* begin AVAILABLE DATA *

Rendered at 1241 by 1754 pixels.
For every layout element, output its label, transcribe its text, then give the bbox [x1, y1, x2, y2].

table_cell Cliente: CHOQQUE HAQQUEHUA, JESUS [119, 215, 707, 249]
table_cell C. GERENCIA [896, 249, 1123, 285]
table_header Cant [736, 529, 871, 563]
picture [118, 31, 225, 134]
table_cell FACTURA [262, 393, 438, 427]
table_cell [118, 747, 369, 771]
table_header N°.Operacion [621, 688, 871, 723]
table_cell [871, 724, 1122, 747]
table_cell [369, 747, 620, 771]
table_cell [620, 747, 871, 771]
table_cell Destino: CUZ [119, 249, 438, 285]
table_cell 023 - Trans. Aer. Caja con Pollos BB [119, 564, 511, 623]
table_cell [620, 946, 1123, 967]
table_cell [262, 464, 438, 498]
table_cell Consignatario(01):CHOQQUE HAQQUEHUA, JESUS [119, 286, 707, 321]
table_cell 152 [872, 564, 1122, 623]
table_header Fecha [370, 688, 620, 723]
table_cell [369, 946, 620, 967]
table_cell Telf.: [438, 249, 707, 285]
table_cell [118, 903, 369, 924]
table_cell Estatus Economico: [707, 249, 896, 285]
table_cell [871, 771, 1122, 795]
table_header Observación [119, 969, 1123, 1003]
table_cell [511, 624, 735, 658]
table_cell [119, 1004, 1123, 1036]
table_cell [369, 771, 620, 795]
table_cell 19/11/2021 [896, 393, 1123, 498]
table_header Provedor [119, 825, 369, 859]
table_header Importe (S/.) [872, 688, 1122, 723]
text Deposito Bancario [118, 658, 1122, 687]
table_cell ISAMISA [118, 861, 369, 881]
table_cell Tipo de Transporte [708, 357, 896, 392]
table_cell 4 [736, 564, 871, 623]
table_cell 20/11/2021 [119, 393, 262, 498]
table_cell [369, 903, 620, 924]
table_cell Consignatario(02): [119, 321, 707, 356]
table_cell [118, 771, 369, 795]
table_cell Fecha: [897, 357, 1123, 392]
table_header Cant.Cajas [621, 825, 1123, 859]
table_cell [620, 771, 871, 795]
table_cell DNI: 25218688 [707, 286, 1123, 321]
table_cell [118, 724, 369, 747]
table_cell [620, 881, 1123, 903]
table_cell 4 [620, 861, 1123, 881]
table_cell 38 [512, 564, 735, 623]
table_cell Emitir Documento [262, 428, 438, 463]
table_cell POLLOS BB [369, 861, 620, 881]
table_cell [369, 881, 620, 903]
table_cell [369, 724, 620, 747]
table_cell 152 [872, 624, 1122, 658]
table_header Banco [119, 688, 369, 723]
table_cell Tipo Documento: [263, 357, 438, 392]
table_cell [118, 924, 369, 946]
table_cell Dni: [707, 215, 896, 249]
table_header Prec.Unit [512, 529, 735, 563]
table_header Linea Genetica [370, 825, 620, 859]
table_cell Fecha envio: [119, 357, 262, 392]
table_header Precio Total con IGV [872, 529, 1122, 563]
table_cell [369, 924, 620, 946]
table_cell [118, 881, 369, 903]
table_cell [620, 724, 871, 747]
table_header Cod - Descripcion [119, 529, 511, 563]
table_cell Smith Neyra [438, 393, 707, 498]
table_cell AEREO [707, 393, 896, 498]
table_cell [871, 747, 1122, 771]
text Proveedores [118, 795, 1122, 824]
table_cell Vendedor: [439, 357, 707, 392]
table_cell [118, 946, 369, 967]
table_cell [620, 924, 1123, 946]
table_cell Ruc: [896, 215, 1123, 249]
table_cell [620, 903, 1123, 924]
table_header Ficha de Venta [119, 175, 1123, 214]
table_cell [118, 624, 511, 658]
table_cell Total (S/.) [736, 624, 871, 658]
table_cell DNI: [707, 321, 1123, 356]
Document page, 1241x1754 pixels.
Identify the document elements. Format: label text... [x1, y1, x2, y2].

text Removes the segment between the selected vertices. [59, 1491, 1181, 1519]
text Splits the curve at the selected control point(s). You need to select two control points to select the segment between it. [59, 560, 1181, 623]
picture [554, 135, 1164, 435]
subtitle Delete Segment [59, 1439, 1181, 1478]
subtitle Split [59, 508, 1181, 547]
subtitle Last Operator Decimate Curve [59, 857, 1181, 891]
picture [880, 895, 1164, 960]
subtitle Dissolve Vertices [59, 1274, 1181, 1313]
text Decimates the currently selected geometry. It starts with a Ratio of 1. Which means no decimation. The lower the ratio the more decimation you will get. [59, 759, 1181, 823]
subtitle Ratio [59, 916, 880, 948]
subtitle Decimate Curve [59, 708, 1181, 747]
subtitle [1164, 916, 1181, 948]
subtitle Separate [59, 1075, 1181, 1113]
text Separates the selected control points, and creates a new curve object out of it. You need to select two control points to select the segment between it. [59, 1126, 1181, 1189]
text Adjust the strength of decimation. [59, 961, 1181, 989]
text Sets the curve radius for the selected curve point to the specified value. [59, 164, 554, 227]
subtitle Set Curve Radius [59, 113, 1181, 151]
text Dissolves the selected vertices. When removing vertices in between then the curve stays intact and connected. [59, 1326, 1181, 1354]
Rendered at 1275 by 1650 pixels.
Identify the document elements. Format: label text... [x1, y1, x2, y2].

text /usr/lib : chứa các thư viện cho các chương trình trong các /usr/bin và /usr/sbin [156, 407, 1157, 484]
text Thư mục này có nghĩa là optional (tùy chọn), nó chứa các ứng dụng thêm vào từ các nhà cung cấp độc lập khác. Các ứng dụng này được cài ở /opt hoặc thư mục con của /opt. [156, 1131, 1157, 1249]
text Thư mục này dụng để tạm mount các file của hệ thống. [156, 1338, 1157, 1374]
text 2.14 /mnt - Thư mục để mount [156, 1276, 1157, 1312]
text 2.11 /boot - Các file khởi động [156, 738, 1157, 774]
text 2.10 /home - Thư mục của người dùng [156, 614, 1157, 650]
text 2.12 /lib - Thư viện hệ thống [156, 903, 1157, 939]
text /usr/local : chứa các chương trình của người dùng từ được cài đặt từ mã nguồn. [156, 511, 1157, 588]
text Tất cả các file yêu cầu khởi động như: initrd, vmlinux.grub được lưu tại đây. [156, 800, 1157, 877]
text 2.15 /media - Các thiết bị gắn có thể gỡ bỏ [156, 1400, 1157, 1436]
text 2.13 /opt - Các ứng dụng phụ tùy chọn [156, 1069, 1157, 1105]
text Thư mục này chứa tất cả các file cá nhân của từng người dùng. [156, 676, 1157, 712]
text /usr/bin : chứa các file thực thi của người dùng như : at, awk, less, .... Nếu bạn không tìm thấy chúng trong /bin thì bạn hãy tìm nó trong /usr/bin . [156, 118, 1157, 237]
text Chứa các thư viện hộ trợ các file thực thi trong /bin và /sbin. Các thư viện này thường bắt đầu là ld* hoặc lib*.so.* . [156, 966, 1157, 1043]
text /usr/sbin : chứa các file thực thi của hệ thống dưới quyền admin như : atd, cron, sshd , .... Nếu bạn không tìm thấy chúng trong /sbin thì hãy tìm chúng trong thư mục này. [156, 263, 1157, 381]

* end AVAILABLE DATA *

__WRITTEN REQUEST__
Display each line of the entries above in which the string "chương" occurs, treating uppercase and lowercase letters as distinct.

__SOLUTION BELOW__
text /usr/lib : chứa các thư viện cho các chương trình trong các /usr/bin và /usr/sbin [156, 407, 1157, 484]
text /usr/local : chứa các chương trình của người dùng từ được cài đặt từ mã nguồn. [156, 511, 1157, 588]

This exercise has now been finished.